I fold my arms. “What?”
His amber eyes lift to mine. “The fifth component,” he says, “is Mazrov himself.”
I nod once in understanding. Of course.He was the one I came here for in the first place.
Dayn’s fingers trace the air above the moonfire essence, which pulses brighter in response. “He’s the living embodiment of the binding spell. A physical anchor with consciousness. The clearbloods call it an Enforcer—a combination of flesh, alchemical enhancement, and binding magic.”
“So, we need to...”
“Kill him.” Dayn says it simply, without malice. “Not just kill him—unbind him through the proper ritual. Death alone won’t suffice. His binding to me must be severed with the same principles that created it.”

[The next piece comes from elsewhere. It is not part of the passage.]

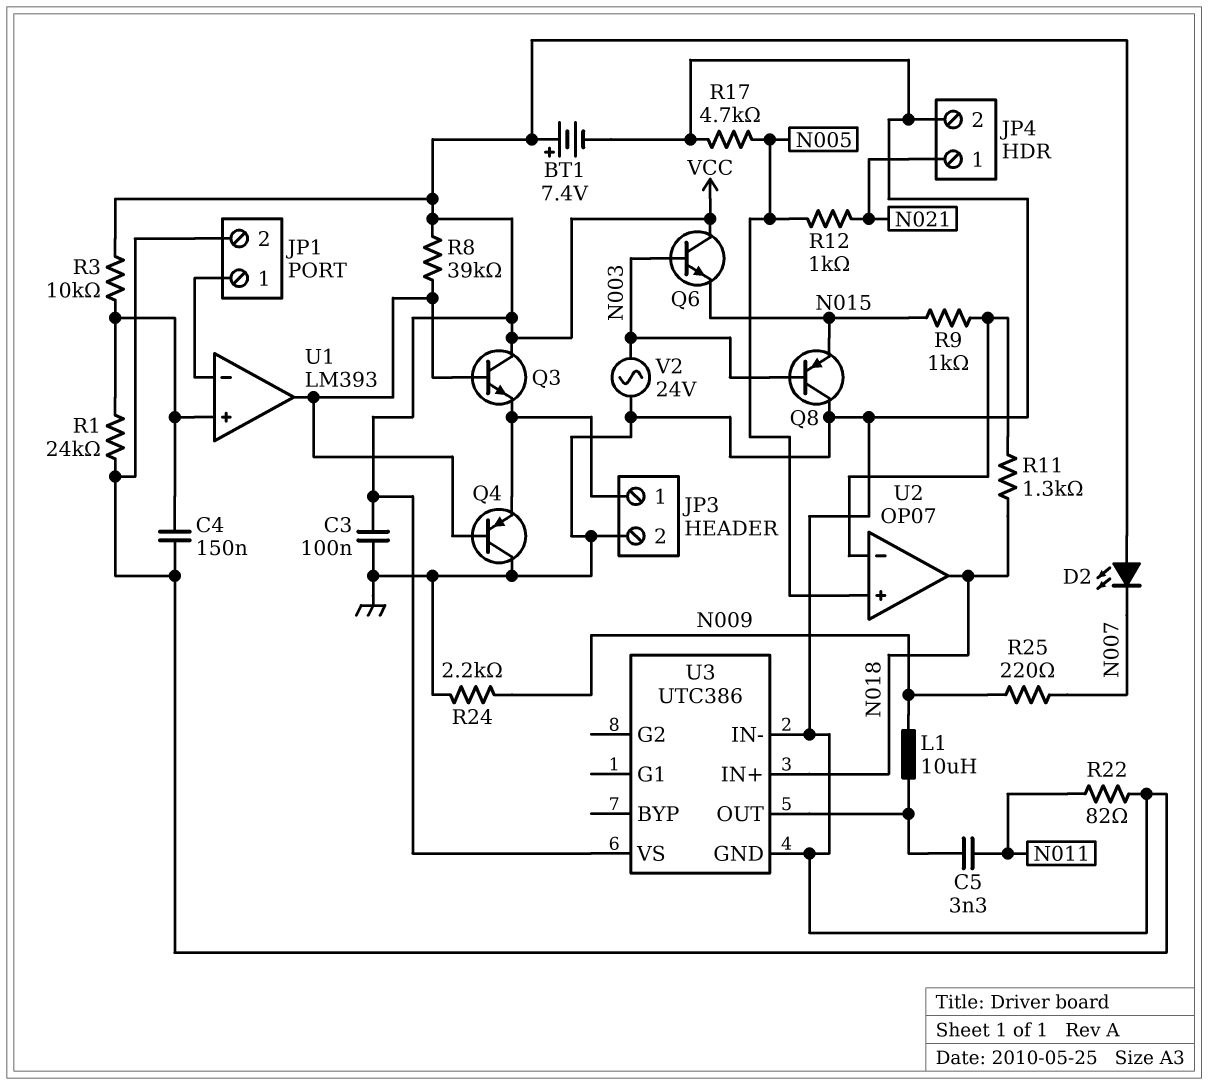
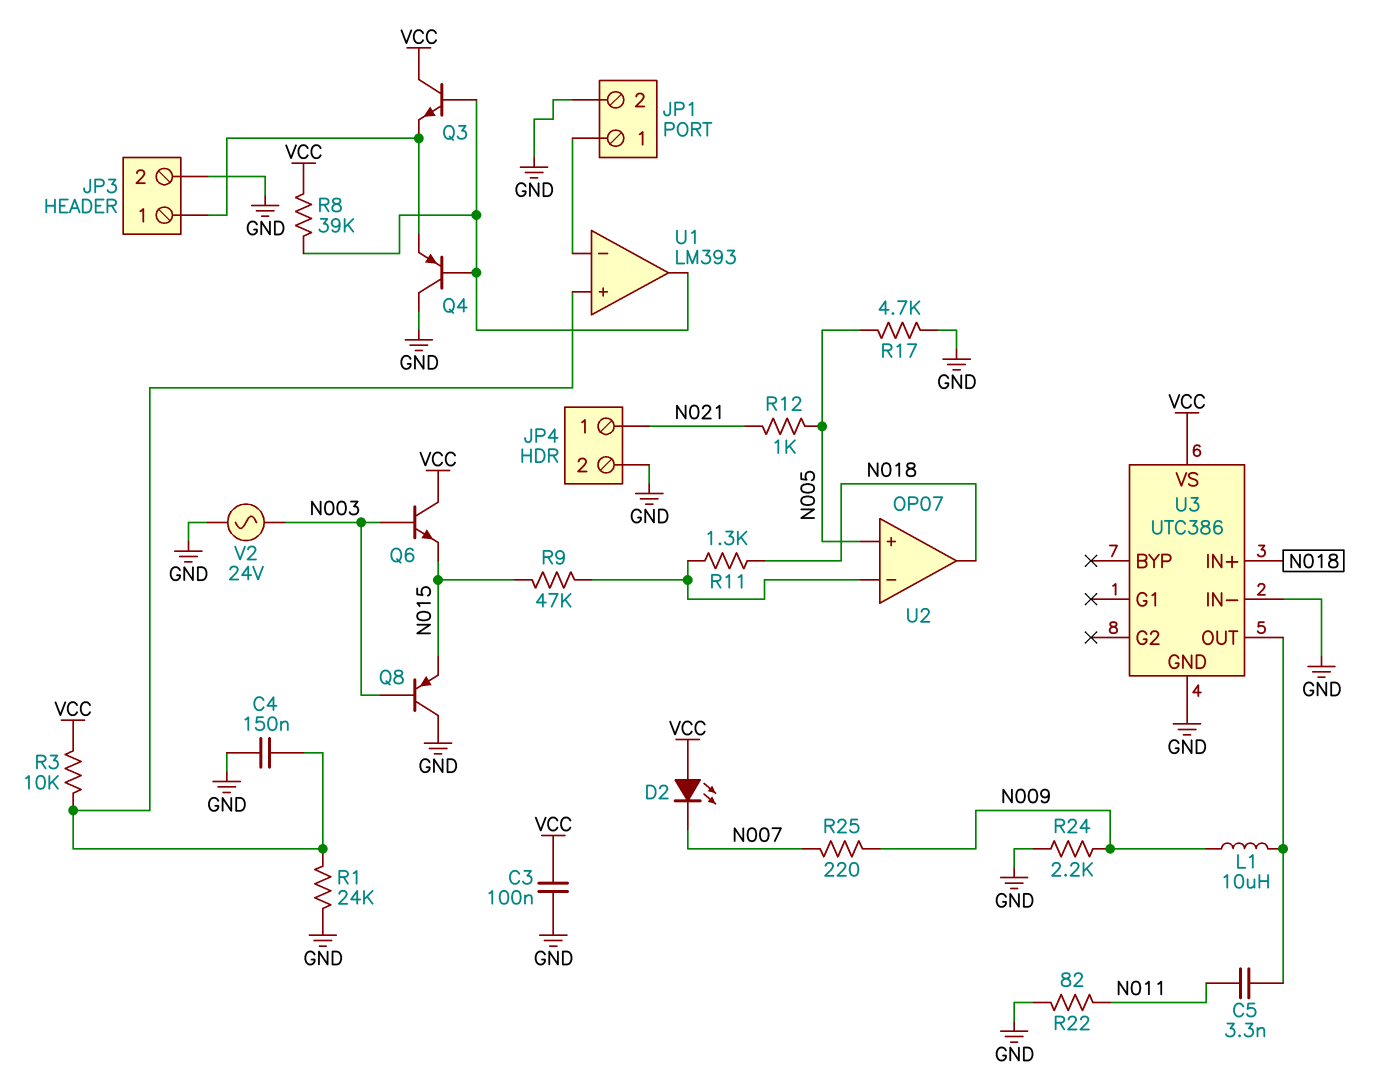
BT1: 7.4V (plus VCC, minus GND) -> none
R9: 1k (N015, U2/in-) -> 47k (N015, U2/in-)

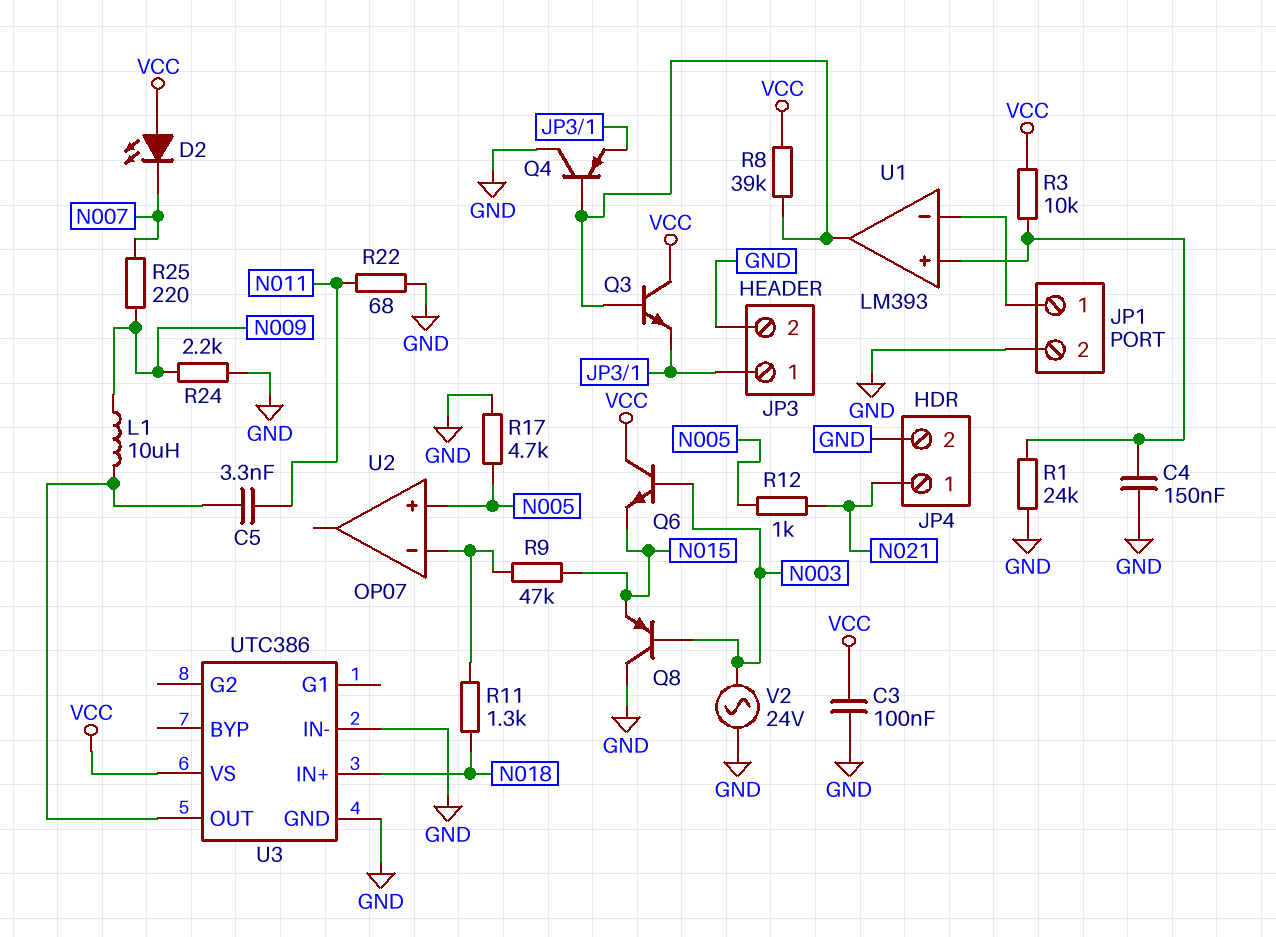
R22: 82 (GND, N011) -> 68 (GND, N011)
U2 pin out: N018 -> none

I push away from the wall. “That’s why you need my death magic.”
“Precisely. Darkblood connection to death is uniquely suited to severing such bonds.”
“I assume you have a plan for getting him here?” I ask.
Dayn’s smile is cold and confident. “You’ll lure him.”
“Excuse me?”
“Mazrov may be enhanced, but he follows human routines. Every evening, he visits the Heathborne Village’s tavern—The Broken Lantern. He drinks a glass or two of whiskey and returns to the academy by midnight.”
“And you expect me to what? Flutter my eyelashes and he’ll follow me back to your lair?” My voice drips with sarcasm.
“Something like that.” Dayn’s eyes assess me. “Surely your academy training included seduction techniques for infiltration? I’m certain you’ve been trained to adapt to any mission parameter. This is no different.”
“It’s entirely different,” I reply. “You want me to seduce amagically enhanced guard who could snap me in half, and somehow convince him to follow me back to the academy—where we’ll kill him in a ritual that, if discovered, would get me executed on the spot.”
“I’m still working on the details, but when you put it that way, it sounds rather exciting.” His tone remains maddeningly calm.
“It sounds like suicide.” I glare at him. “And if your brilliant plan fails, I’ll be the one caught red-handed while you maintain plausible deniability.”
“If you can suggest a better approach, I’m all ears.”
“Why not just grab him now? Ambush him during his patrol? Or set me up to ‘train’ under him, as you originally said you would?”
“Because—”
A sharp knock at the door silences us both.
Our eyes lock in instant understanding of the threat. That particular rhythm—three evenly spaced knocks followed by two quick ones—belongs to only one person at Heathborne.
Dayn moves with inhuman speed, dragging me toward a bookshelf on the far wall. He presses a hidden catch, and the shelf slides silently inward, revealing a narrow space behind it. Before I can react, he pushes me into the darkness and steps back, the shelf sliding closed until just a thin gap remains—enough for me to see into the room but not enough to be seen.
“One moment,” Dayn calls toward the door, his voice perfectly controlled.
He quickly sweeps the ritual components into a desk drawer, then adjusts his academic robes and smooths his expression into one of mild annoyance at the interruption. Thetemperature in the room seems to lower as he reins in his dragon nature.
When he opens the door, Mazrov stands in the threshold like a statue carved from midnight—his dark armor absorbing the light from the hallway torches, his unnaturally bright blue eyes scanning the room in mechanical sweeps.
“Professor Dayn,” Mazrov’s voice is flat, precise. “May I come in?”
“It’s rather early for official business, isn’t it?” Dayn makes no move to step aside.
“This won’t take long.” Mazrov doesn’t wait for further invitation, simply steps forward with such clear intent that Dayn has no choice but to move or make physical contact.
From my hiding place, I control my breathing, keeping it shallow and silent, inhaling the smell of ancient books. I can see part of the room through the small gap, enough to track Mazrov as he moves in a precise circuit, examining Dayn’s quarters.